Task goal –
Gather all lines with "Presentation" from the records.

Records for this exercise –
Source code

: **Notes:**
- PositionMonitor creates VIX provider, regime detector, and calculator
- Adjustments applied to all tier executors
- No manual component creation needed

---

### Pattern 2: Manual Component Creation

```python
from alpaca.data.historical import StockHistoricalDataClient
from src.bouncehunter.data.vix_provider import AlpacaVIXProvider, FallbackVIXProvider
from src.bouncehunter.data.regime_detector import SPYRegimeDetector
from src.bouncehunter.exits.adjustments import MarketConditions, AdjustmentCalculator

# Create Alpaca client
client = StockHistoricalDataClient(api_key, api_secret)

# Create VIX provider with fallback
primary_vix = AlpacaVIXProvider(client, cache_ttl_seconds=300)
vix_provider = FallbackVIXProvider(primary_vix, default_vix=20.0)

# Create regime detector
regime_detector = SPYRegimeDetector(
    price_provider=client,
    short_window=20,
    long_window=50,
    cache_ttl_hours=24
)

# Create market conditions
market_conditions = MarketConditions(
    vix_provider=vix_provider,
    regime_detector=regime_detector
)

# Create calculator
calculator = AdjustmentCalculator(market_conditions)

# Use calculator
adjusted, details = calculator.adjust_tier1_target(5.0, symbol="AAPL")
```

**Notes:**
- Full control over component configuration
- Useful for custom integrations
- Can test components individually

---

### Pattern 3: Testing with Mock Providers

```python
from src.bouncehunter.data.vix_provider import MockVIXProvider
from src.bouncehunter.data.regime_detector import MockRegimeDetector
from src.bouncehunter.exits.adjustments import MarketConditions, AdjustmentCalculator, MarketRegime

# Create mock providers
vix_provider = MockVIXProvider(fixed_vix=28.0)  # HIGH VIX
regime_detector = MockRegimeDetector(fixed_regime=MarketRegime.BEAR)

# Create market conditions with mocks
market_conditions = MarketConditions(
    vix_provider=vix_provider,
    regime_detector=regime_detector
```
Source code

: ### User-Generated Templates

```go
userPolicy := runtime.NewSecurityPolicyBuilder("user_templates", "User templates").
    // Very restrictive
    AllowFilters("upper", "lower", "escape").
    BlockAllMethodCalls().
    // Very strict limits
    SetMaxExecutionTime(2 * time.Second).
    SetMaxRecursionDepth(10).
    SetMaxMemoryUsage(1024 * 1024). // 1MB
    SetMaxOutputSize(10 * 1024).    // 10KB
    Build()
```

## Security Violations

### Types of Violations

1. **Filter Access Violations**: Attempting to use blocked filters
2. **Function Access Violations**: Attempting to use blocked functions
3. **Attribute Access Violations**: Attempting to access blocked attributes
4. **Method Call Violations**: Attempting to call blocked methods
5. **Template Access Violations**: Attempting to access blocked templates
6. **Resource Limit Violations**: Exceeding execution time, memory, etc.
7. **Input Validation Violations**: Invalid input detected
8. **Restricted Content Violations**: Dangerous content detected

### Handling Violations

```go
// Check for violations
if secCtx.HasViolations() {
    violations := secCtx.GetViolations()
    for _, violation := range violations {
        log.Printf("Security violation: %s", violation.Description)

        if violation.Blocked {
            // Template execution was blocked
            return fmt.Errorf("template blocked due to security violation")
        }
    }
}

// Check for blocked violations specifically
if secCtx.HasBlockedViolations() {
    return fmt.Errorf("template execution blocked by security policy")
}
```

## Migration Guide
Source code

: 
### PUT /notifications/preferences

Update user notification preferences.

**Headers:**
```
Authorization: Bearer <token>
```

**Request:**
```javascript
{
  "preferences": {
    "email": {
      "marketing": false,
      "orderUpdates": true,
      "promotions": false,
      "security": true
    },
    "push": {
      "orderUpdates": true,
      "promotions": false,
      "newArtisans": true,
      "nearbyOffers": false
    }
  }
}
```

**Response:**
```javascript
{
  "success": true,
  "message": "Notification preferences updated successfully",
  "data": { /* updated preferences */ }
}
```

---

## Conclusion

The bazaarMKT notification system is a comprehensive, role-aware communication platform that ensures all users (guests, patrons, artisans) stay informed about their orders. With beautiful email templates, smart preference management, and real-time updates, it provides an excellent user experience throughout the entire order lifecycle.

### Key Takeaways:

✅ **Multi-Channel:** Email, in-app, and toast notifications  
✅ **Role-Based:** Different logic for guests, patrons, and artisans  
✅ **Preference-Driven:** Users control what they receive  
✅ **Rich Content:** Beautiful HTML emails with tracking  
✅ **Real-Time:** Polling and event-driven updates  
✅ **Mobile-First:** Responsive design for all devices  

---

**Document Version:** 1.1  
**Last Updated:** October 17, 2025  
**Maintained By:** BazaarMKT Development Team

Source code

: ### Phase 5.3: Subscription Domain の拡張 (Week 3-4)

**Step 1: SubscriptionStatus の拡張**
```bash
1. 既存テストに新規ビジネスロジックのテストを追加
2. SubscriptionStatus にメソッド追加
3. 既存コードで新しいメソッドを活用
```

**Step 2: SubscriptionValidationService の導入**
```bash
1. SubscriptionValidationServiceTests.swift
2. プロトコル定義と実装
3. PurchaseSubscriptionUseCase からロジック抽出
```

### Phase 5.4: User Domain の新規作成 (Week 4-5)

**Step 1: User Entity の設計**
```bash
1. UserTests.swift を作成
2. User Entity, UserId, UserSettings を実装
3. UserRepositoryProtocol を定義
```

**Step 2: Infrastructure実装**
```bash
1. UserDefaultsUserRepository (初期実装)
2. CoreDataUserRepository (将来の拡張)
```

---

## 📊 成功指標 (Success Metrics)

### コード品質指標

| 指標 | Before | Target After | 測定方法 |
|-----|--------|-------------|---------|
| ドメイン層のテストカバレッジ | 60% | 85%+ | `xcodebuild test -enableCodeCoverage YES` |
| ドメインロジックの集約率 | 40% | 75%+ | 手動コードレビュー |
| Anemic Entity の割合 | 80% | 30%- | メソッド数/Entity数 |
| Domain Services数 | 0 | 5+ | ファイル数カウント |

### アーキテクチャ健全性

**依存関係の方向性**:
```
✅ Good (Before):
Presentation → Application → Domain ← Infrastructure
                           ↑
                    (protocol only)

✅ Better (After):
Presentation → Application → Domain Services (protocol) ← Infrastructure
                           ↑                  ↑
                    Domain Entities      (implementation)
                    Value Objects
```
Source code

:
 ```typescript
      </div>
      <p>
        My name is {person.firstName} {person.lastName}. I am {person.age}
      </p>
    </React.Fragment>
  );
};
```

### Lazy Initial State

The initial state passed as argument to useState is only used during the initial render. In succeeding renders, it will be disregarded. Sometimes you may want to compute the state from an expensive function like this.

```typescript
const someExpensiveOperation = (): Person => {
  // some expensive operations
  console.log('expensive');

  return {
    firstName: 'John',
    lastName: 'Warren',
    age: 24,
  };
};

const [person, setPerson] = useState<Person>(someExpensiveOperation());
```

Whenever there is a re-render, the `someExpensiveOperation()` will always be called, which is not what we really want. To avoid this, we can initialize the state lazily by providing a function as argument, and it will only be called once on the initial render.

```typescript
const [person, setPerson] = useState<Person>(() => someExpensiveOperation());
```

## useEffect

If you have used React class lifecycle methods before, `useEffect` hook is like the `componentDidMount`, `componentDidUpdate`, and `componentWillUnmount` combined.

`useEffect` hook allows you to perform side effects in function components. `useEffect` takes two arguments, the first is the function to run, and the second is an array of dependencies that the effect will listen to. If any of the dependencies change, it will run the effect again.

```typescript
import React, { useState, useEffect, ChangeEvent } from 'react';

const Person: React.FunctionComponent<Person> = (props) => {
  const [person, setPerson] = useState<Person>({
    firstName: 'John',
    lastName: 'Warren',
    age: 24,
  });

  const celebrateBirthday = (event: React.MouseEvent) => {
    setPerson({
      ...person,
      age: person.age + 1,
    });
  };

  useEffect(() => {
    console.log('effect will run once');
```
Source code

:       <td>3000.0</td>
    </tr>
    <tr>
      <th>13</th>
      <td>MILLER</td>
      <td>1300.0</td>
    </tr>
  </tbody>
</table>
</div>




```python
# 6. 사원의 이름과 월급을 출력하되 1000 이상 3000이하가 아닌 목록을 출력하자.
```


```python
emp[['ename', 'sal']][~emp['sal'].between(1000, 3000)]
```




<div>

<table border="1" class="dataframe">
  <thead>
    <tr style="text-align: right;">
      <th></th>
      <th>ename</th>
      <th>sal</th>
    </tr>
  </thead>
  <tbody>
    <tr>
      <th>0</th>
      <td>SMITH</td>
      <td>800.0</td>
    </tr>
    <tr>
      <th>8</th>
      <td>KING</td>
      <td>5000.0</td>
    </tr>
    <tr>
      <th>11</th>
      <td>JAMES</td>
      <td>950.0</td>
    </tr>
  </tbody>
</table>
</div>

Completed task –
Presentation → Application → Domain ← Infrastructure
Presentation → Application → Domain Services (protocol) ← Infrastructure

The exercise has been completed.